И так бывает: скажешь что-нибудь сгоряча — и сразу готов свои слова проглотить обратно. Вижу, пальцы его затряслись, худые пальцы, машинным маслом запачканные, а в глазах тоска так и плеснула.
«Как ты можешь так говорить, Сергей! Душа неспокойна, руки дела просят. Два месяца из дому писем нет, и немец в нашем районе. В этой трубке кровь моего сердца горит».
Так чудно сказал. И тихо, без задора. Лучше бы он прямо меня обругал… И как раз в это время боевая тревога — колокол громкого боя по кораблю загремел.
Петя в машину бросился, а я на свой боевой пост — к пулемету, на мостик.
Навстречу мне дублер рулевого, что по боевому расписанию у орудия стоял:
«Три корабля противника! Идут курсом на нас!» — И скатился вниз по трапу.
Взбежал я на мостик. А на корабле будто никто и не спал. Стоят с биноклями командир «Тумана», помощник, комиссар. Морскую гладь серая дымка подернула. С зюйда сопки нашего берега сизой гранью встают.
А со стороны океана, кабельтовых в пятидесяти от нас, три длинных силуэта боевых кораблей показались. Взглянул я в дальномер — немецкие эсминцы.
Низкотрубные, чуть темнее морской волны, раскинули широкие буруны, полным ходом идут. И длинные стволы орудий поворачиваются прямо на нас. А что можно против них с нашими двумя пушчонками-мухобойками сделать?

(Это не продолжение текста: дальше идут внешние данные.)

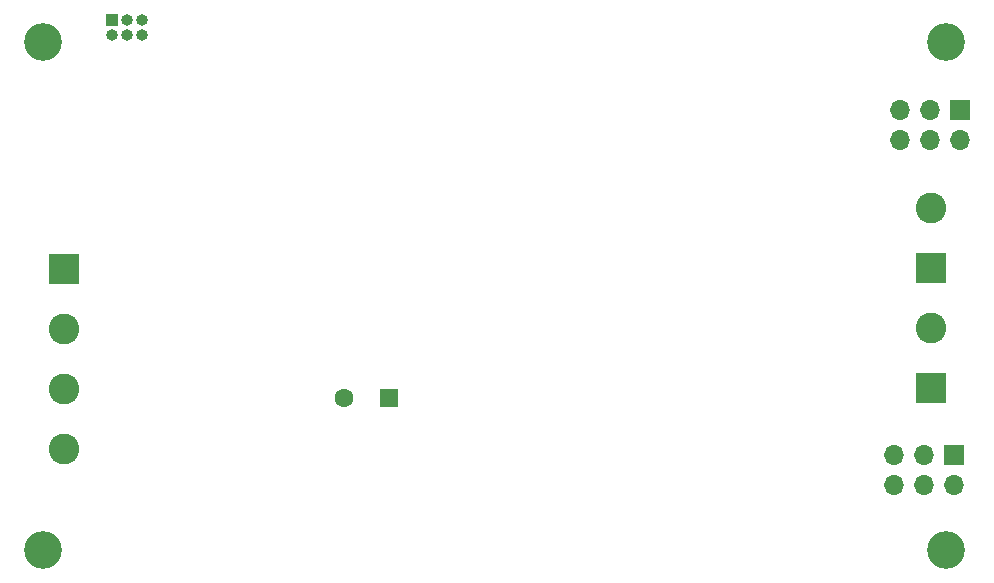
<source format=gbr>
%TF.GenerationSoftware,KiCad,Pcbnew,7.0.7*%
%TF.CreationDate,2023-09-26T16:34:25+02:00*%
%TF.ProjectId,OS-ServoDriver,4f532d53-6572-4766-9f44-72697665722e,rev?*%
%TF.SameCoordinates,Original*%
%TF.FileFunction,Soldermask,Bot*%
%TF.FilePolarity,Negative*%
%FSLAX46Y46*%
G04 Gerber Fmt 4.6, Leading zero omitted, Abs format (unit mm)*
G04 Created by KiCad (PCBNEW 7.0.7) date 2023-09-26 16:34:25*
%MOMM*%
%LPD*%
G01*
G04 APERTURE LIST*
%ADD10C,3.200000*%
%ADD11R,2.600000X2.600000*%
%ADD12C,2.600000*%
%ADD13R,1.700000X1.700000*%
%ADD14O,1.700000X1.700000*%
%ADD15R,1.600000X1.600000*%
%ADD16C,1.600000*%
%ADD17R,1.000000X1.000000*%
%ADD18O,1.000000X1.000000*%
G04 APERTURE END LIST*
D10*
%TO.C,REF\u002A\u002A*%
X163500000Y-102500000D03*
%TD*%
%TO.C,REF\u002A\u002A*%
X87000000Y-102500000D03*
%TD*%
%TO.C,REF\u002A\u002A*%
X87000000Y-145500000D03*
%TD*%
%TO.C,REF\u002A\u002A*%
X163500000Y-145500000D03*
%TD*%
D11*
%TO.C,J702*%
X162179000Y-131740000D03*
D12*
X162179000Y-126660000D03*
%TD*%
D13*
%TO.C,J701*%
X164704000Y-108240000D03*
D14*
X164704000Y-110780000D03*
X162164000Y-108240000D03*
X162164000Y-110780000D03*
X159624000Y-108240000D03*
X159624000Y-110780000D03*
%TD*%
D11*
%TO.C,J502*%
X162179000Y-121580000D03*
D12*
X162179000Y-116500000D03*
%TD*%
D13*
%TO.C,J501*%
X164196000Y-137450000D03*
D14*
X164196000Y-139990000D03*
X161656000Y-137450000D03*
X161656000Y-139990000D03*
X159116000Y-137450000D03*
X159116000Y-139990000D03*
%TD*%
D11*
%TO.C,J101*%
X88773000Y-121666000D03*
D12*
X88773000Y-126746000D03*
X88773000Y-131826000D03*
X88773000Y-136906000D03*
%TD*%
D15*
%TO.C,C101*%
X116356651Y-132588000D03*
D16*
X112556651Y-132588000D03*
%TD*%
D17*
%TO.C,U201*%
X92837000Y-100584000D03*
D18*
X92837000Y-101854000D03*
X94107000Y-100584000D03*
X94107000Y-101854000D03*
X95377000Y-100584000D03*
X95377000Y-101854000D03*
%TD*%
M02*

</source>
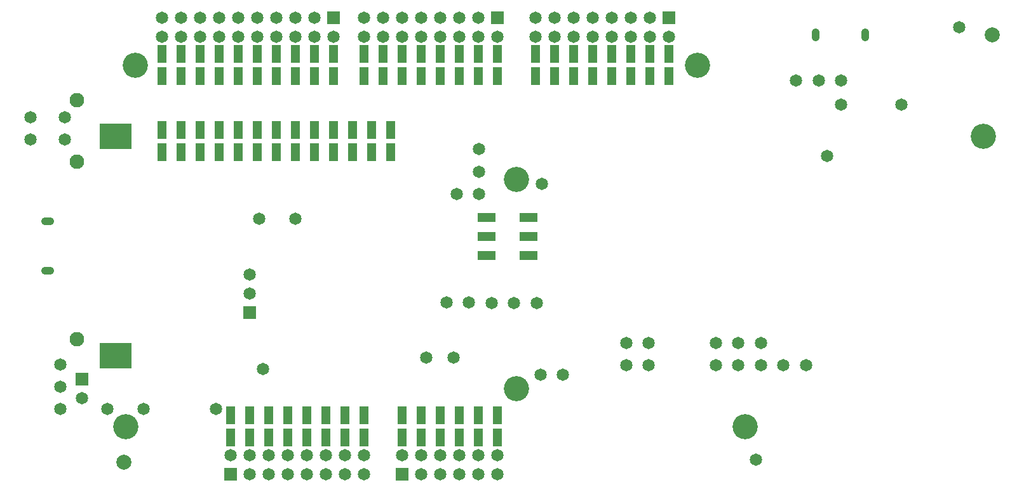
<source format=gbs>
G04*
G04 #@! TF.GenerationSoftware,Altium Limited,Altium Designer,21.3.2 (30)*
G04*
G04 Layer_Color=16711935*
%FSLAX24Y24*%
%MOIN*%
G70*
G04*
G04 #@! TF.SameCoordinates,6AA30765-9C08-4FBD-BEF0-21A24CA35A80*
G04*
G04*
G04 #@! TF.FilePolarity,Negative*
G04*
G01*
G75*
%ADD139R,0.0462X0.0922*%
%ADD146C,0.0787*%
%ADD190C,0.0761*%
%ADD191C,0.0651*%
%ADD192R,0.0651X0.0651*%
%ADD193O,0.0690X0.0414*%
%ADD194R,0.0651X0.0651*%
%ADD195O,0.0414X0.0690*%
%ADD196C,0.1320*%
%ADD243R,0.0934X0.0462*%
%ADD244R,0.1714X0.1320*%
D139*
X21000Y2423D02*
D03*
Y3577D02*
D03*
X22000D02*
D03*
Y2423D02*
D03*
X23000Y3577D02*
D03*
Y2423D02*
D03*
X25000Y3577D02*
D03*
Y2423D02*
D03*
X24000Y3577D02*
D03*
Y2423D02*
D03*
X20000D02*
D03*
Y3577D02*
D03*
X10400Y22577D02*
D03*
Y21423D02*
D03*
X9400Y22577D02*
D03*
Y21423D02*
D03*
X15400Y22577D02*
D03*
Y21423D02*
D03*
X14400D02*
D03*
Y22577D02*
D03*
X13400Y21423D02*
D03*
Y22577D02*
D03*
X11400Y21423D02*
D03*
Y22577D02*
D03*
X12400Y21423D02*
D03*
Y22577D02*
D03*
X16400D02*
D03*
Y21423D02*
D03*
X7400D02*
D03*
Y22577D02*
D03*
X8400Y21423D02*
D03*
Y22577D02*
D03*
X11000Y3577D02*
D03*
Y2423D02*
D03*
X15000D02*
D03*
Y3577D02*
D03*
X16000Y2423D02*
D03*
Y3577D02*
D03*
X14000Y2423D02*
D03*
Y3577D02*
D03*
X13000Y2423D02*
D03*
Y3577D02*
D03*
X12000D02*
D03*
Y2423D02*
D03*
X18000Y3577D02*
D03*
Y2423D02*
D03*
X17000Y3577D02*
D03*
Y2423D02*
D03*
X19400Y17423D02*
D03*
Y18577D02*
D03*
X15400Y17423D02*
D03*
Y18577D02*
D03*
X16400Y17423D02*
D03*
Y18577D02*
D03*
X7400D02*
D03*
Y17423D02*
D03*
X11400D02*
D03*
Y18577D02*
D03*
X12400Y17423D02*
D03*
Y18577D02*
D03*
X10400Y17423D02*
D03*
Y18577D02*
D03*
X9400Y17423D02*
D03*
Y18577D02*
D03*
X8400D02*
D03*
Y17423D02*
D03*
X14400Y18577D02*
D03*
Y17423D02*
D03*
X13400Y18577D02*
D03*
Y17423D02*
D03*
X17400Y18577D02*
D03*
Y17423D02*
D03*
X18400Y18577D02*
D03*
Y17423D02*
D03*
X34000Y21423D02*
D03*
Y22577D02*
D03*
X30000D02*
D03*
Y21423D02*
D03*
X29000Y22577D02*
D03*
Y21423D02*
D03*
X31000Y22577D02*
D03*
Y21423D02*
D03*
X32000Y22577D02*
D03*
Y21423D02*
D03*
X33000D02*
D03*
Y22577D02*
D03*
X27000Y21423D02*
D03*
Y22577D02*
D03*
X28000Y21423D02*
D03*
Y22577D02*
D03*
X25000Y21423D02*
D03*
Y22577D02*
D03*
X21000D02*
D03*
Y21423D02*
D03*
X20000Y22577D02*
D03*
Y21423D02*
D03*
X22000Y22577D02*
D03*
Y21423D02*
D03*
X23000Y22577D02*
D03*
Y21423D02*
D03*
X24000D02*
D03*
Y22577D02*
D03*
X18000Y21423D02*
D03*
Y22577D02*
D03*
X19000Y21423D02*
D03*
Y22577D02*
D03*
D146*
X50973Y23600D02*
D03*
X5411Y1120D02*
D03*
D190*
X2954Y16929D02*
D03*
Y7590D02*
D03*
Y20157D02*
D03*
D191*
X43050Y19913D02*
D03*
X12720Y6030D02*
D03*
X22346Y9530D02*
D03*
X31779Y7401D02*
D03*
X31779Y6220D02*
D03*
X32960D02*
D03*
Y7401D02*
D03*
X2310Y19261D02*
D03*
Y18080D02*
D03*
X6460Y3910D02*
D03*
X520Y19261D02*
D03*
X2080Y6272D02*
D03*
X530Y18080D02*
D03*
X12500Y13940D02*
D03*
X14410D02*
D03*
X10260Y3910D02*
D03*
X4540D02*
D03*
X2080D02*
D03*
X2080Y5091D02*
D03*
X43050Y21204D02*
D03*
X40688Y21204D02*
D03*
X41869D02*
D03*
X22869Y15219D02*
D03*
X24050D02*
D03*
Y16400D02*
D03*
Y17581D02*
D03*
X36479Y6220D02*
D03*
X37660D02*
D03*
X38841D02*
D03*
X36479Y7401D02*
D03*
X37660D02*
D03*
X38841D02*
D03*
X23527Y9530D02*
D03*
X28451Y5730D02*
D03*
X21280Y6630D02*
D03*
X46210Y19920D02*
D03*
X42310Y17210D02*
D03*
X27350Y15750D02*
D03*
X40022Y6220D02*
D03*
X41203D02*
D03*
X27270Y5730D02*
D03*
X24708Y9506D02*
D03*
X22700Y6630D02*
D03*
X27070Y9506D02*
D03*
X25889D02*
D03*
X7400Y24500D02*
D03*
Y23500D02*
D03*
X8400D02*
D03*
Y24500D02*
D03*
X10400D02*
D03*
Y23500D02*
D03*
X11400D02*
D03*
Y24500D02*
D03*
X13400Y23500D02*
D03*
Y24500D02*
D03*
X16400Y23500D02*
D03*
X15400Y24500D02*
D03*
Y23500D02*
D03*
X14400Y24500D02*
D03*
Y23500D02*
D03*
X12400Y24500D02*
D03*
Y23500D02*
D03*
X9400D02*
D03*
Y24500D02*
D03*
X25000Y1500D02*
D03*
Y500D02*
D03*
X23000Y1500D02*
D03*
Y500D02*
D03*
X20000Y1500D02*
D03*
X21000Y500D02*
D03*
Y1500D02*
D03*
X22000Y500D02*
D03*
Y1500D02*
D03*
X24000Y500D02*
D03*
Y1500D02*
D03*
X18000Y500D02*
D03*
Y1500D02*
D03*
X15000D02*
D03*
Y500D02*
D03*
X13000Y1500D02*
D03*
Y500D02*
D03*
X12000Y1500D02*
D03*
Y500D02*
D03*
X11000Y1500D02*
D03*
X14000Y500D02*
D03*
Y1500D02*
D03*
X16000Y500D02*
D03*
Y1500D02*
D03*
X17000D02*
D03*
Y500D02*
D03*
X38580Y1270D02*
D03*
X3220Y4490D02*
D03*
X12000Y10000D02*
D03*
Y11000D02*
D03*
X49250Y24000D02*
D03*
X27000Y24500D02*
D03*
Y23500D02*
D03*
X30000D02*
D03*
Y24500D02*
D03*
X32000Y23500D02*
D03*
Y24500D02*
D03*
X33000Y23500D02*
D03*
Y24500D02*
D03*
X34000Y23500D02*
D03*
X31000Y24500D02*
D03*
Y23500D02*
D03*
X29000Y24500D02*
D03*
Y23500D02*
D03*
X28000D02*
D03*
Y24500D02*
D03*
X18000D02*
D03*
Y23500D02*
D03*
X21000D02*
D03*
Y24500D02*
D03*
X23000Y23500D02*
D03*
Y24500D02*
D03*
X24000Y23500D02*
D03*
Y24500D02*
D03*
X25000Y23500D02*
D03*
X22000Y24500D02*
D03*
Y23500D02*
D03*
X20000Y24500D02*
D03*
Y23500D02*
D03*
X19000D02*
D03*
Y24500D02*
D03*
D192*
X16400D02*
D03*
X20000Y500D02*
D03*
X11000D02*
D03*
X34000Y24500D02*
D03*
X25000D02*
D03*
D193*
X1400Y13799D02*
D03*
Y11201D02*
D03*
D194*
X3220Y5490D02*
D03*
X12000Y9000D02*
D03*
D195*
X41704Y23600D02*
D03*
X44303D02*
D03*
D196*
X50500Y18250D02*
D03*
X26000Y5000D02*
D03*
Y16000D02*
D03*
X5500Y3000D02*
D03*
X6000Y22000D02*
D03*
X38000Y3000D02*
D03*
X35500Y22000D02*
D03*
D243*
X24438Y12000D02*
D03*
X26662D02*
D03*
X24438Y13000D02*
D03*
Y14000D02*
D03*
X26662Y13000D02*
D03*
Y14000D02*
D03*
D244*
X4990Y6732D02*
D03*
Y18268D02*
D03*
M02*

</source>
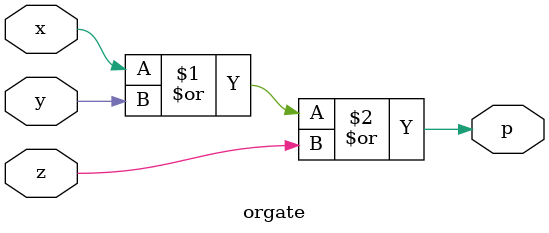
<source format=v>

module orgate(
    input x,
    input y,
    input z,
    output p
);

assign p = (x|y|z);
endmodule


</source>
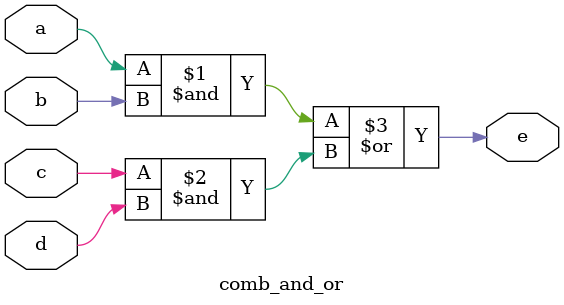
<source format=v>
module comb_and_or     (input        a ,
		        input        b ,
		        input        c ,
		        input        d ,
			output       e);

// combinational circuit

assign e=(a&b) | (c&d);

endmodule

</source>
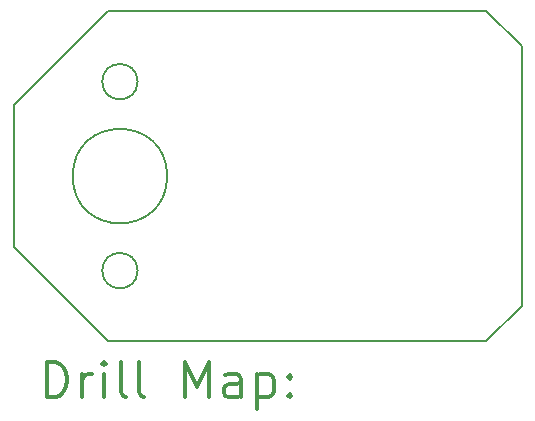
<source format=gbr>
%FSLAX45Y45*%
G04 Gerber Fmt 4.5, Leading zero omitted, Abs format (unit mm)*
G04 Created by KiCad (PCBNEW (5.0.2)-1) date 27.02.2019 21:34:36*
%MOMM*%
%LPD*%
G01*
G04 APERTURE LIST*
%ADD10C,0.150000*%
%ADD11C,0.200000*%
%ADD12C,0.300000*%
G04 APERTURE END LIST*
D10*
X10250000Y-10600000D02*
G75*
G03X10250000Y-10600000I-150000J0D01*
G01*
X10250000Y-12200000D02*
G75*
G03X10250000Y-12200000I-150000J0D01*
G01*
X10500000Y-11400000D02*
G75*
G03X10500000Y-11400000I-400000J0D01*
G01*
X9200000Y-10800000D02*
X10000000Y-10000000D01*
X9200000Y-12000000D02*
X9200000Y-10800000D01*
X10000000Y-12800000D02*
X9200000Y-12000000D01*
X13200000Y-12800000D02*
X10000000Y-12800000D01*
X13500000Y-12500000D02*
X13200000Y-12800000D01*
X13500000Y-10300000D02*
X13500000Y-12500000D01*
X13200000Y-10000000D02*
X13500000Y-10300000D01*
X10000000Y-10000000D02*
X13200000Y-10000000D01*
D11*
D12*
X9478928Y-13273214D02*
X9478928Y-12973214D01*
X9550357Y-12973214D01*
X9593214Y-12987500D01*
X9621786Y-13016071D01*
X9636071Y-13044643D01*
X9650357Y-13101786D01*
X9650357Y-13144643D01*
X9636071Y-13201786D01*
X9621786Y-13230357D01*
X9593214Y-13258929D01*
X9550357Y-13273214D01*
X9478928Y-13273214D01*
X9778928Y-13273214D02*
X9778928Y-13073214D01*
X9778928Y-13130357D02*
X9793214Y-13101786D01*
X9807500Y-13087500D01*
X9836071Y-13073214D01*
X9864643Y-13073214D01*
X9964643Y-13273214D02*
X9964643Y-13073214D01*
X9964643Y-12973214D02*
X9950357Y-12987500D01*
X9964643Y-13001786D01*
X9978928Y-12987500D01*
X9964643Y-12973214D01*
X9964643Y-13001786D01*
X10150357Y-13273214D02*
X10121786Y-13258929D01*
X10107500Y-13230357D01*
X10107500Y-12973214D01*
X10307500Y-13273214D02*
X10278928Y-13258929D01*
X10264643Y-13230357D01*
X10264643Y-12973214D01*
X10650357Y-13273214D02*
X10650357Y-12973214D01*
X10750357Y-13187500D01*
X10850357Y-12973214D01*
X10850357Y-13273214D01*
X11121786Y-13273214D02*
X11121786Y-13116071D01*
X11107500Y-13087500D01*
X11078928Y-13073214D01*
X11021786Y-13073214D01*
X10993214Y-13087500D01*
X11121786Y-13258929D02*
X11093214Y-13273214D01*
X11021786Y-13273214D01*
X10993214Y-13258929D01*
X10978928Y-13230357D01*
X10978928Y-13201786D01*
X10993214Y-13173214D01*
X11021786Y-13158929D01*
X11093214Y-13158929D01*
X11121786Y-13144643D01*
X11264643Y-13073214D02*
X11264643Y-13373214D01*
X11264643Y-13087500D02*
X11293214Y-13073214D01*
X11350357Y-13073214D01*
X11378928Y-13087500D01*
X11393214Y-13101786D01*
X11407500Y-13130357D01*
X11407500Y-13216071D01*
X11393214Y-13244643D01*
X11378928Y-13258929D01*
X11350357Y-13273214D01*
X11293214Y-13273214D01*
X11264643Y-13258929D01*
X11536071Y-13244643D02*
X11550357Y-13258929D01*
X11536071Y-13273214D01*
X11521786Y-13258929D01*
X11536071Y-13244643D01*
X11536071Y-13273214D01*
X11536071Y-13087500D02*
X11550357Y-13101786D01*
X11536071Y-13116071D01*
X11521786Y-13101786D01*
X11536071Y-13087500D01*
X11536071Y-13116071D01*
M02*

</source>
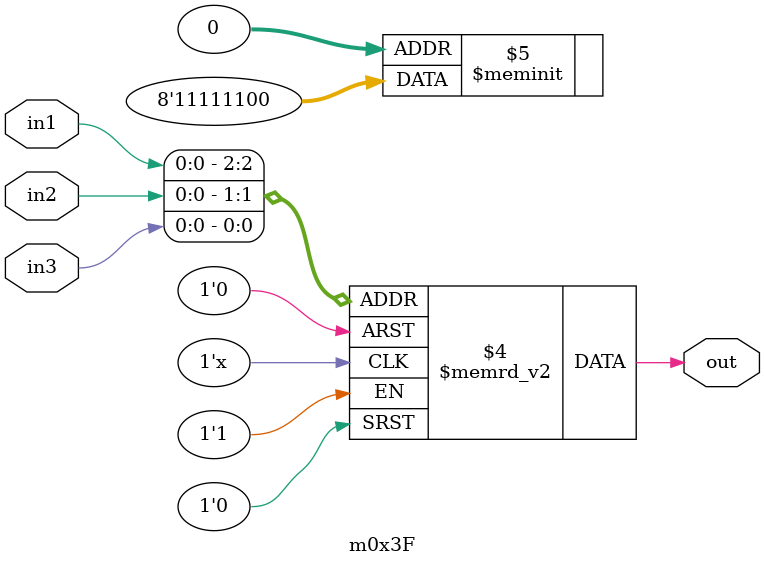
<source format=v>
module m0x3F(output out, input in1, in2, in3);

   always @(in1, in2, in3)
     begin
        case({in1, in2, in3})
          3'b000: {out} = 1'b0;
          3'b001: {out} = 1'b0;
          3'b010: {out} = 1'b1;
          3'b011: {out} = 1'b1;
          3'b100: {out} = 1'b1;
          3'b101: {out} = 1'b1;
          3'b110: {out} = 1'b1;
          3'b111: {out} = 1'b1;
        endcase // case ({in1, in2, in3})
     end // always @ (in1, in2, in3)

endmodule // m0x3F
</source>
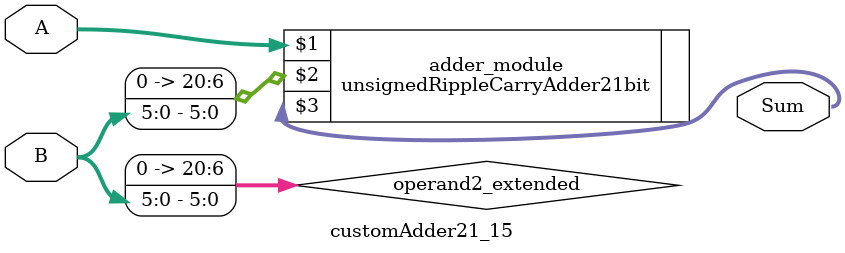
<source format=v>

module customAdder21_15(
                    input [20 : 0] A,
                    input [5 : 0] B,
                    
                    output [21 : 0] Sum
            );

    wire [20 : 0] operand2_extended;
    
    assign operand2_extended =  {15'b0, B};
    
    unsignedRippleCarryAdder21bit adder_module(
        A,
        operand2_extended,
        Sum
    );
    
endmodule
        
</source>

Но слышу: командир говорит — разве чуть громче, чем всегда: «Орудия к бою изготовить! Поставить дымовую завесу!»
Какой-то восторг меня охватил. Взглянул я наверх — длинный наш бело-голубой, краснозвездный флаг широко развернулся по ветру, шлет вызов врагам. Как будто и впрямь мы не тихоходная посудина, а крейсер — гроза морей.
Однако еще не стреляем. При такой дистанции наши пушки ни к чему. Думаю, укроемся дымовой завесой, подпустим их ближе, тогда и ударим. Полным ходом идем к береговым батареям. И нужно же быть такому делу: только распустился дым от кормы — ветер переменился, завесу отнесло в сторону, гитлеровцам нас как на ладони видно.
И стали они «Туман» изо всех своих орудий громить.
И наша кормовая пушчонка в ответ ударила. Но конечно, снаряды ее почти на полпути к эсминцам ложились. А фашисты, хоть моряки они никакие, наконец пристрелялись к нам. Один снаряд у самого нашего борта лопнул. Я прямо оглох. А командир опустил бинокль, прислонился к рубке. Из-под козырька — струйка крови.
«Ранены, товарищ командир?»
Отмахнулся досадливо: «Ничего, боцман…»
И снова корабль тряхнуло. Рулевой Семенов, вижу, не может штурвал держать. «Туман» наш зарыскал.
«Товарищ командир, рулевое управление выведено из строя…» — докладывает вахтенный офицер. — «Перейти на ручное управление!» — приказывает командир.